Das Spiel in Recklinghausen dreht sich alsbald wie eine Introspektion in Judes Kopf, wo die Missbrauchserfahrungen verkapselt sind. New Yorker Straßenbilder laufen als Endlosvideo (Thewessen/Versweyveld) über eine Bühnenseite und sind gestört, wenn Judes Trigger (Auslöser) anschlagen, bis die Welt für ihn nicht mehr zu deuten ist. Nervige und schrille Töne sind dann vom Bl!indman-Quartett zu hören, Zirpen, Herzklopfen, Geräusche, die drohen. Es ist ein Soundtrack wie zu einem Thriller, der vor allem Judes Verfassung hörbar machen will. Was geht in ihm vor?

Wenn Jude zur Rasierklinge greift, sich ritzt, reagiert er auf Luke (Hans Kesting), der den zwölfjährigen Jungen missbrauchte und zum Sexarbeiter gemacht hat. Der Ordensbruder ist seine Bezugsperson über den Missbrauch hinaus. Jude erzählt, dass Luke ihm ein besseres Leben in Aussicht stellte – mit eigenem Häuschen, wenn er 16 Jahre alt ist. Bis dahin musste der Schutzbefohlene alles tun, Fellatio mit fettleibigen Männern, Zungenküsse mit Luke, dessen Kaffeespeichel Jude immer noch schmeckt.

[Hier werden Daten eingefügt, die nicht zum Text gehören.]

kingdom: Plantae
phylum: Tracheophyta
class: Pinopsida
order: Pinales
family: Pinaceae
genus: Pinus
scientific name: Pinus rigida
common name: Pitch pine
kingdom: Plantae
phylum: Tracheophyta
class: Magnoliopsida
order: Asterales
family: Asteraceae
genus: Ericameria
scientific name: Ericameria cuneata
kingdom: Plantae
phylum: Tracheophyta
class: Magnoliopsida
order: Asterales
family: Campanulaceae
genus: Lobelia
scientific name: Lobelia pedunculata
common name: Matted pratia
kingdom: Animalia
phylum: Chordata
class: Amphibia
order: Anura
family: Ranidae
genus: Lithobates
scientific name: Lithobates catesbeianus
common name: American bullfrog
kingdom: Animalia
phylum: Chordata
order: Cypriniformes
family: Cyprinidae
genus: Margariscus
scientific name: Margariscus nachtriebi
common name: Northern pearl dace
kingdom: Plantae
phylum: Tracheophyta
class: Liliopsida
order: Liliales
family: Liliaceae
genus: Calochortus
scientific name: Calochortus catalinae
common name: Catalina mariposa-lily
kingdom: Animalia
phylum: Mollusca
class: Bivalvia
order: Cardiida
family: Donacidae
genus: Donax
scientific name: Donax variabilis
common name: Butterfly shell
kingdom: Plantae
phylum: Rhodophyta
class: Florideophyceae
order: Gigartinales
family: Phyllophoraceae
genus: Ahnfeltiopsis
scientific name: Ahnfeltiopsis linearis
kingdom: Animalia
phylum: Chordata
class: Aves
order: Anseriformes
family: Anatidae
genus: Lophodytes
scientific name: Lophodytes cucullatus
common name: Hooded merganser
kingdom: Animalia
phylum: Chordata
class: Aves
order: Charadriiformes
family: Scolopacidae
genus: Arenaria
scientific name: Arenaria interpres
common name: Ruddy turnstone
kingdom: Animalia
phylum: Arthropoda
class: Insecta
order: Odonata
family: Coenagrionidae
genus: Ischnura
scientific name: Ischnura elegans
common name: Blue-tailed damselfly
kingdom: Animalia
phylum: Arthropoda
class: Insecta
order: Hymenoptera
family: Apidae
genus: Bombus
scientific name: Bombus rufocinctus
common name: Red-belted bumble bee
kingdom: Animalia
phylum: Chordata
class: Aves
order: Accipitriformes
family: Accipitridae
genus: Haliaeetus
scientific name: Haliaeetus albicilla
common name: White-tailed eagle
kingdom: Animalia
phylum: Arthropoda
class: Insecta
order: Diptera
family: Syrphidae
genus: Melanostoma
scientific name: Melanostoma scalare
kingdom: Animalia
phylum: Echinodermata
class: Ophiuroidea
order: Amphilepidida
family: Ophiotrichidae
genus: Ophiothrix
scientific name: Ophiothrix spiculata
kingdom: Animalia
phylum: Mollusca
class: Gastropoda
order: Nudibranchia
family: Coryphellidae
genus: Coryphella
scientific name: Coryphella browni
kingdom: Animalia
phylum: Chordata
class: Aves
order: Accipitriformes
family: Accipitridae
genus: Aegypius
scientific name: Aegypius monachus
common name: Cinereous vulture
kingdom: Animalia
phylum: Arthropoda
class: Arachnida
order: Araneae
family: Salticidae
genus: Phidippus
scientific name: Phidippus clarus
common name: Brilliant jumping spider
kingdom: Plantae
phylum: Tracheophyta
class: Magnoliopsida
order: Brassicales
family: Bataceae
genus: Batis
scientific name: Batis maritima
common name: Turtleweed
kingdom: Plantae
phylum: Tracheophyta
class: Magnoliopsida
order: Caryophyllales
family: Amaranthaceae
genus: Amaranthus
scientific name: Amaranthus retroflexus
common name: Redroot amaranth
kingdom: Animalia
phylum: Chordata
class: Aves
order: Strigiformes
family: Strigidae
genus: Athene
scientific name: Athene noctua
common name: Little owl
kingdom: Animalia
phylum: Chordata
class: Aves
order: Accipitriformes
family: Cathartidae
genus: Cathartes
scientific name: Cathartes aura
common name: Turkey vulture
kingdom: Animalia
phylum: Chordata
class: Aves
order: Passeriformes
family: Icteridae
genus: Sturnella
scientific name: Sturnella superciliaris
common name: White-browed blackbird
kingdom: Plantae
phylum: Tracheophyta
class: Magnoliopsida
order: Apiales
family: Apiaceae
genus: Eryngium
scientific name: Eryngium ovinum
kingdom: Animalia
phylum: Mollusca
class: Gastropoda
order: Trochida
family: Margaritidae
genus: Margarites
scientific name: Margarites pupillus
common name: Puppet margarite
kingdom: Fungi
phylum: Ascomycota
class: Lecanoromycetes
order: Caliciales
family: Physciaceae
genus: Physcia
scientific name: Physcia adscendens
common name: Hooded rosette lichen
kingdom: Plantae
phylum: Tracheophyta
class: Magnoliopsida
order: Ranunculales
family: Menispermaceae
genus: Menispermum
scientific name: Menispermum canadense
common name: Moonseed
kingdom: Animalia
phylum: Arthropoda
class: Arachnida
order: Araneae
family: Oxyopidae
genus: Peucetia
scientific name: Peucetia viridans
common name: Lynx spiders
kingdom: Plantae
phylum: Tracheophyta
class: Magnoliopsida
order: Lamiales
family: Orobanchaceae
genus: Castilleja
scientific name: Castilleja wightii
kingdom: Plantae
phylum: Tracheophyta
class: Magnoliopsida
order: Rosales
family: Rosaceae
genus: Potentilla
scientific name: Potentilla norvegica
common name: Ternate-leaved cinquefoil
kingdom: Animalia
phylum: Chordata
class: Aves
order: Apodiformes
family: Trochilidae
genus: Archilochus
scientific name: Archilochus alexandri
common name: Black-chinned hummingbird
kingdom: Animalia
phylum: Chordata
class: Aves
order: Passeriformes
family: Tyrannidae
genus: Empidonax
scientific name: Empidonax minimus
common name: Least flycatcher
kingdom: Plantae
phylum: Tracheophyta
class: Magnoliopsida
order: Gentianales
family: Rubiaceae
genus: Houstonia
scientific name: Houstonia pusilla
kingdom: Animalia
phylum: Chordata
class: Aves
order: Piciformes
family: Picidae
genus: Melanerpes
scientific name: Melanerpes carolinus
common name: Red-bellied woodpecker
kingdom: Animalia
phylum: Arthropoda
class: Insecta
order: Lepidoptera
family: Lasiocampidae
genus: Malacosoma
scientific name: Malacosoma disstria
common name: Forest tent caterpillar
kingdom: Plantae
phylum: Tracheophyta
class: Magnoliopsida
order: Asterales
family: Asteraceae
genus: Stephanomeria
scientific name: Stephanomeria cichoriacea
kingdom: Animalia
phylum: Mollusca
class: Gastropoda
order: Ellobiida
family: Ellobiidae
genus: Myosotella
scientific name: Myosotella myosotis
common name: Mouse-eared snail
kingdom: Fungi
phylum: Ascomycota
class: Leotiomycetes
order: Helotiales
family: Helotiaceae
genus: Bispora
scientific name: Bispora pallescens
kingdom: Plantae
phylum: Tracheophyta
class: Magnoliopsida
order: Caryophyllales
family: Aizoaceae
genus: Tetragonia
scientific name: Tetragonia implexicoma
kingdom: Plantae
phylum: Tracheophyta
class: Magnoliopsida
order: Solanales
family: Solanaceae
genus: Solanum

Als der brutale Caleb auftaucht und Judes Schwäche erkennt, ist auch Ana (Marieke Heebink) da und sagt: „Schick ihn weg“. Aber Jude erliegt der perfiden Nötigung, weil er den Zwang gelernt hat. Luke nannte Jude „Joey“ und: „Du bist ein Monster.“ Judes Selbstvorwürfe, an allem Schuld zu sein, kann sein Verstand nicht mehr tilgen.

„Ein wenig Leben“ ist die extreme Vita eines Waisen, der in der Obhut von Kirche und staatlichen Heimen immer wieder an brutale Täter geriet. Die Inszenierung ermöglicht dabei Einsichten in Trauma-Abläufe. Als Malcolm seinem Freund vorschlägt, ein Haus zu bauen, klingt das „Häuschen“ an, das Luke als Vorwand brauchte. Willem, der sich in Jude verliebte, will mit zärtlichem Beischlaf helfen. Es wird geknutscht, der Schlüppi fliegt, aber zu einem Happyend führt das nicht. Jude spürt nichts und funktioniert nur – wie damals. Auch die Wut der Freunde, wenig auszurichten, wird transportiert.

Einmal singt Ramsey Nasr, der Judes Hilflosigkeit und Erschöpfung beängstigend viele Seiten gibt, „Ich bin der Welt abhanden gekommen“. Mahlers Komposition gewinnt hier eine neue Tiefe.

Aber Jude muss leben, das Haus bauen, im Rollstuhl sitzen, Willem durch einen Unfall verlieren. Dann macht er selbst Schluss. Selten sind im Theater Tragik und Trost so überwältigend. Das Premierenpublikum applaudierte minutenlang im Stehen.